Brussels (Brussels Morning) The EU’s chief negotiator with the UK, European Commission Vice President Maroš Šefčovič, urged Britain on Tuesday to consider a Swiss-style agreement on animal products, a move that would resolve many of the key disputes between the two sides over implementation of the Northern Ireland Protocol.
The special provision of the Brexit agreement effectively kept Northern Ireland within the EU customs area, in order to prevent a hard border on the island of Ireland, which would breach the 1998 Belfast Good Friday Agreement. Such a solution required the introduction of border checks in the Irish Sea, insofar as British meat and other products subject to EU veterinary regulations must now be treated as originating from a third country.
According to London, the Protocol threatened to jeopardise the supply of goods to the British province, with supermarkets facing problems stocking their shelves. Acting unilaterally, the UK extended the grace period for checks on goods entering Northern Ireland from mainland Britain, which prompted Brussels to launch an infringement procedure against London.
As tensions soared between the two sides, with the EU insisting Britain adhere to the mutually-agreed rules set in the Brexit treaty, London accused Brussels of refusing to show any flexibility to help resolve the problems being experienced in Northern Ireland. To make matters worse, pro-British Protestant unionists in the province threatened to reignite hostilities with the Catholics, fearing that a border in the Irish Sea pushes Northern Ireland towards unification with the Republic of Ireland.
In a show of goodwill, Šefčovič announced last week that the EU will extend the grace period on veterinary goods for an additional three months, easing the pressure of ongoing negotiations, while making it clear that there would be no more extensions.
Šefčovič informed London that it must either find an alternative means of supplying retailers in Northern Ireland or agree to a deal which would keep it aligned with EU veterinary regulatory standards, thereby eliminating the need for a majority of checks.
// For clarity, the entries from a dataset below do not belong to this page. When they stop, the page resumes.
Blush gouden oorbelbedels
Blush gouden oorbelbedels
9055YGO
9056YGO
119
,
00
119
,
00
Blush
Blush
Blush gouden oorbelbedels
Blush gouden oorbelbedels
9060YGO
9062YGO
In what seems to be a new strategic move by Brussels, Šefčovič again suggested on Tuesday that a “Swiss-style” deal would provide a lasting solution to the problem, emphasising that it “could be negotiated very quickly and would address many concerns”.
Although not a part of the EU, Switzerland maintains a close working relationship with the Union through a series of bilateral agreements. These provide the country with many of the bloc’s benefits, including comprehensive access to the single market.